Commit Graph

9 Commits

Author SHA1 Message Date
Joseph Doherty 55f46e7c92 perf: close Theme 6 — 11 allocation / N+1 / lock-contention findings
Well-localised perf fixes across 8 modules.

Lock decoupling / SQL streaming:
- AuditLog-005: SqliteAuditWriter gains dedicated read-only _readConnection
  (+ _readLock) backed by WAL journal mode. GetBacklogStatsAsync,
  ReadPendingAsync, ReadPendingSinceAsync, ReadForwardedAsync no longer
  contend with the hot-path INSERT lock — backlog probes on a 30s timer
  can't stall the writer under multi-hundred-K Pending backlog.
- SEL-022: dropped Cache=Shared from SiteEventLogger's default connection
  string (single-connection logger; mode was dormant config).

Memory / streaming:
- CLI-019: bundle export streams base64 in 1 MB-aligned chunks via
  Convert.TryFromBase64Chars straight into the FileStream — no more
  full-bundle byte[] allocation.
- CentralUI-031: TransportImport now stages the upload to a per-session
  temp file under Path.GetTempPath() (replaces in-memory byte[] field);
  page implements IDisposable to delete the temp file on reset / new
  upload / dispose. Per-circuit working set drops from ~100 MB to ~80 KB.

N+1 hoisting:
- Transport-008: added ITemplateEngineRepository.GetTemplatesWithChildrenAsync
  bulk method; BundleImporter.PreviewAsync calls it once instead of per-
  template-name. Single query with .Include(...).AsSplitQuery().
- DM-023: BuildDeployArtifactsCommandAsync's per-site loop now references
  a pre-fetched GlobalArtifactSnapshot (shared scripts, external systems,
  DB connections, notification lists, SMTP) instead of re-querying per site.
- MgmtSvc-023: HandleQueryDeployments unfiltered branch uses one
  GetAllInstancesAsync bulk load + Dictionary<int,int?> lookup (was a
  GetInstanceByIdAsync per record).

Small allocations / per-tick rebuilds:
- InboundAPI-019: AuditWriteMiddleware gates EnableBuffering() on
  RequestHasBody() so GET/HEAD/DELETE/TRACE/OPTIONS and Content-Length:0
  requests skip the FileBufferingReadStream allocation.
- NotifOutbox-006: ResolveAdapters dictionary now cached on
  _adaptersCache (built lazily on first sweep) + actor-lifetime
  _adaptersScope; ResolveAdapters no longer rebuilds per dispatch tick.

Verify-only:
- Comm-017: Confirmed _inProgressDeployments was deleted by Comm-016 in
  commit ac96b83 — marked Resolved with that attribution. No code change.

Doc-correction:
- NS-022: Updated MailKitSmtpClientWrapper XML doc to spell out single-
  connection / per-delivery-factory contract (option (b) — transient
  client per Send — rejected because it re-handshakes TLS per email).
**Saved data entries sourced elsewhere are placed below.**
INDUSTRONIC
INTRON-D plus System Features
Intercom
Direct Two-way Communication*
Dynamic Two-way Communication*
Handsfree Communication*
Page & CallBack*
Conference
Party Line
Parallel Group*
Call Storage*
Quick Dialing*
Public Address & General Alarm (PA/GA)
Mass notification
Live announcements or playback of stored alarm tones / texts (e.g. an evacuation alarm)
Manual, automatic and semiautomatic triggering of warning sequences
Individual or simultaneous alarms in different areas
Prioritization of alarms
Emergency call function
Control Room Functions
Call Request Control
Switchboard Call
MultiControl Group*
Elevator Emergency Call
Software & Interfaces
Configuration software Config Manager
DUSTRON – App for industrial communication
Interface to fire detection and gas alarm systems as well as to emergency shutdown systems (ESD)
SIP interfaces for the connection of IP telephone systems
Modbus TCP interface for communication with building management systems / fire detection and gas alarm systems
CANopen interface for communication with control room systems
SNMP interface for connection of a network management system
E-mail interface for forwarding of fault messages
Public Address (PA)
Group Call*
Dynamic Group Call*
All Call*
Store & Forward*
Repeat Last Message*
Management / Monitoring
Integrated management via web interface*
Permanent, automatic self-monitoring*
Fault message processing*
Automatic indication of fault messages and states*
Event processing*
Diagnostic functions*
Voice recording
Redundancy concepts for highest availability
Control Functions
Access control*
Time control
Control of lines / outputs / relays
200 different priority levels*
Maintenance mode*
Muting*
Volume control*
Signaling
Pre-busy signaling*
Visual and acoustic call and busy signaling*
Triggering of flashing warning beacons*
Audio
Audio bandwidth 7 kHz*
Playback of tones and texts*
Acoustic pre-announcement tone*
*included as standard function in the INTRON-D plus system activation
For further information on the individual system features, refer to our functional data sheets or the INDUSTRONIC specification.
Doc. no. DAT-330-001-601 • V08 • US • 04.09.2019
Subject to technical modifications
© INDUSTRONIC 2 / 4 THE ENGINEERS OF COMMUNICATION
10+ new regression tests across 8 test projects. Build clean; affected
suites all green. README regenerated: 54 open (was 65).
2026-05-28 07:47:24 -04:00
Joseph Doherty 6ae0fea558 fix(error-handling): close Theme 4 — 18 cancellation / fire-and-forget findings
Async cancellation hygiene, fire-and-forget observability, retry/shutdown
semantics, and audit-row coverage across 9 modules. Highlights:

Cancellation & lifecycle:
- AuditLog-006: SqliteAuditWriter.Dispose hops to thread pool, escaping the
  captured SyncContext that risked sync-over-async deadlock.
- AuditLog-010: SiteAuditTelemetryActor owns a private lifecycle CTS,
  threaded through drain paths instead of CancellationToken.None.
- Comm-019: CentralCommunicationActor adds lifecycle CTS for repo calls.
- Host-019: Migration StartupRetry forwards ApplicationStopping so SIGTERM
  during the bounded-retry window aborts cleanly.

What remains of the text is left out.